▶ Extract
┄┄┄┄┄┄┄┄┄┄┄┄┄┄┄┄┄┄┄┄

Corporate worker, textile designer, writer.
This entry was posted in My Biopic Log, My mind, My Observation and tagged , , , , , , , , , . Bookmark the permalink.

13 Responses to The New Awakened Me

  1. Uncle Tree says:

    Hi, Olivia!

    Gayle’s first comment is so fantastic,
    I find myself having nothing more to add. 🙂

    You go, girls!
    (Is this the ladies room? Woops!)

    • Olivia says:

      hahahaha.. this is psychic connection room- for sure!!
      Welcome yourself anytime and laze around.. you would be pampered enough to come back again!!

      Love xx

  2. Bodhirose says:

    I am so happy for your newfound being-ness, Olivia! It’s seems like you went to quite a lot of effort to contact people in your past. You are most fortunate to have come to such a place in your consciousness where you are no longer swayed by unhappiness. Wonderful!

    I am happy that I was here to witness this awakening in you. May you continue ever onward and upward…

    Love,
    Gayle xoxo

    • Olivia says:

      Heya Dear Gayle,

      Howdy my friend..? Take some credit to yourself too.. I discussed so much with you hammering the (new found/discovered) logics hard on my conscience!
      I feel I am coming to a conclusion now. I do have a few desires- but no unfulfilled wishes! I feel even in this humanly body, I am but in my spirit self! I no longer feel caged or bound; although in a way I am. I have learnt to fly again; my written words help me do it.

      No sooner I realized that I am liberated, even though I could not step out much, my friends have been coming over to keep me involved.. 🙂 They could not believe I had turned into a recluse. They have an idea because they were the ones who I would just not talk to- I kept shying!
      Some compliments did over pour- “I haven’t changed- I am the way I was..” Oh yes.. I would count that as my biggest achievement. I have so much to write and so little time to do so. Something is telling me- I’ll again get into some serious writing spree..
      “Writing spree..” I must have hit my head.. lolsss

      Thank you so much for your wishes and blessings. I have a very long way to go- considering what all I got to achieve! I couldn’t have been left untouched after having met you..

┄┄┄┄┄┄┄┄┄┄┄┄┄┄┄┄┄┄┄┄

▶ Raw data
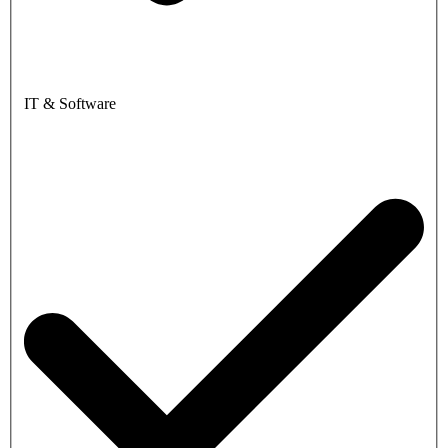
IT & Software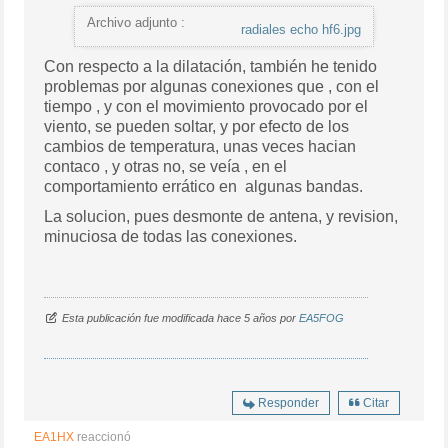
Archivo adjunto :
radiales echo hf6.jpg
Con respecto a la dilatación, también he tenido
problemas por algunas conexiones que , con el
tiempo , y con el movimiento provocado por el
viento, se pueden soltar, y por efecto de los
cambios de temperatura, unas veces hacian
contaco , y otras no, se veía , en el
comportamiento errático en algunas bandas.
La solucion, pues desmonte de antena, y revision,
minuciosa de todas las conexiones.
Esta publicación fue modificada hace 5 años por
EA5FOG
Responder
Citar
EA1HX
reaccionó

┄┄┄┄┄┄┄┄┄┄┄┄┄┄┄┄┄┄┄┄

▶ Assigned task 1
Translate this sentence from the blog comments into Spanish: "I have so much to write and so little time to do so."
▶ Assigned task 2
From the blog comments, copy out the passage starting at "I am so happy" and ending at "on my conscience!".

▶ Exercise answer 1
Tengo tanto que escribir y tan poco tiempo para hacerlo.

▶ Exercise answer 2
I am so happy for your newfound being-ness, Olivia! It’s seems like you went to quite a lot of effort to contact people in your past. You are most fortunate to have come to such a place in your consciousness where you are no longer swayed by unhappiness. Wonderful!

    I am happy that I was here to witness this awakening in you. May you continue ever onward and upward…

    Love,
    Gayle xoxo

    • Olivia says:

      Heya Dear Gayle,

      Howdy my friend..? Take some credit to yourself too.. I discussed so much with you hammering the (new found/discovered) logics hard on my conscience!